__Task item__. An exact copy of the data below is needed; please leave out any pictures.

__Collected material__.

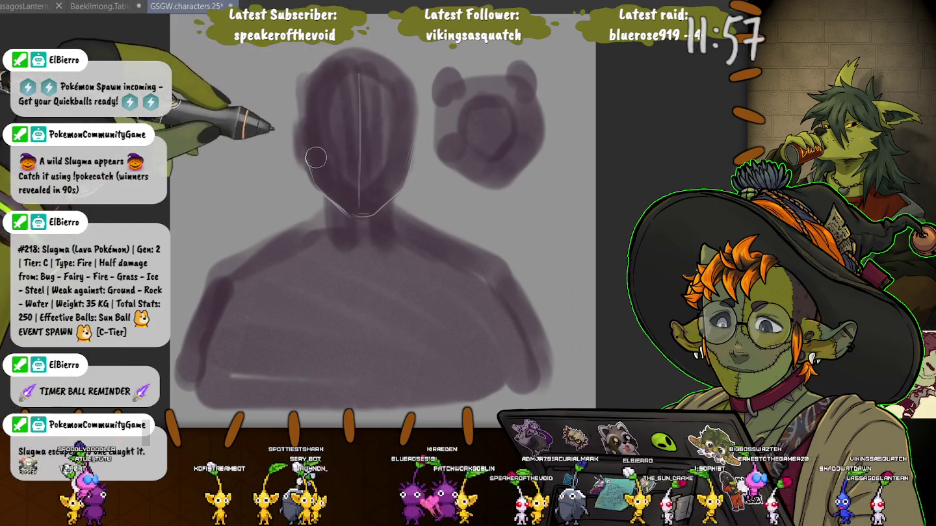
{"action": "key", "text": "bracketleft"}
{"action": "key", "text": "bracketleft"}
{"action": "key", "text": "bracketleft"}
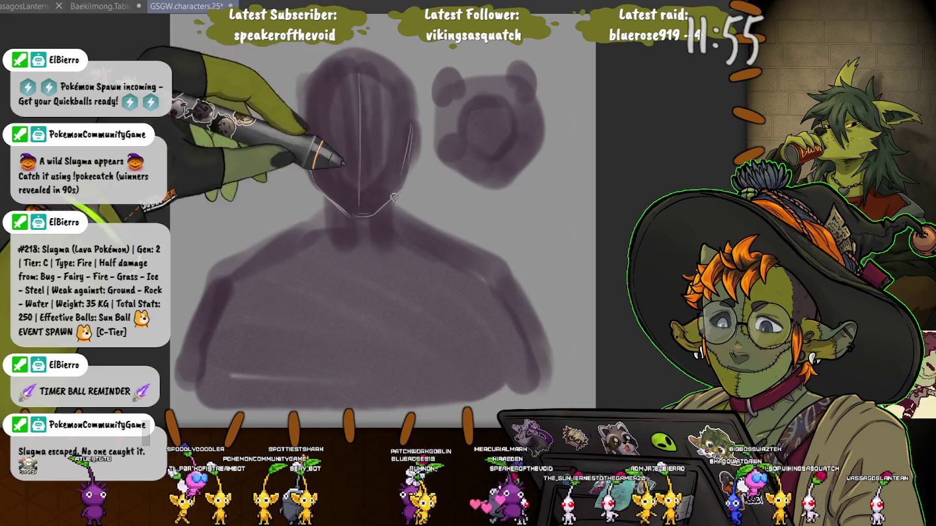
{"action": "left_click_drag", "start_coordinate": [410, 135], "coordinate": [402, 174]}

__Task output__.
{"action": "key", "text": "bracketleft"}
{"action": "key", "text": "bracketleft"}
{"action": "key", "text": "bracketleft"}
{"action": "left_click_drag", "start_coordinate": [410, 135], "coordinate": [402, 174]}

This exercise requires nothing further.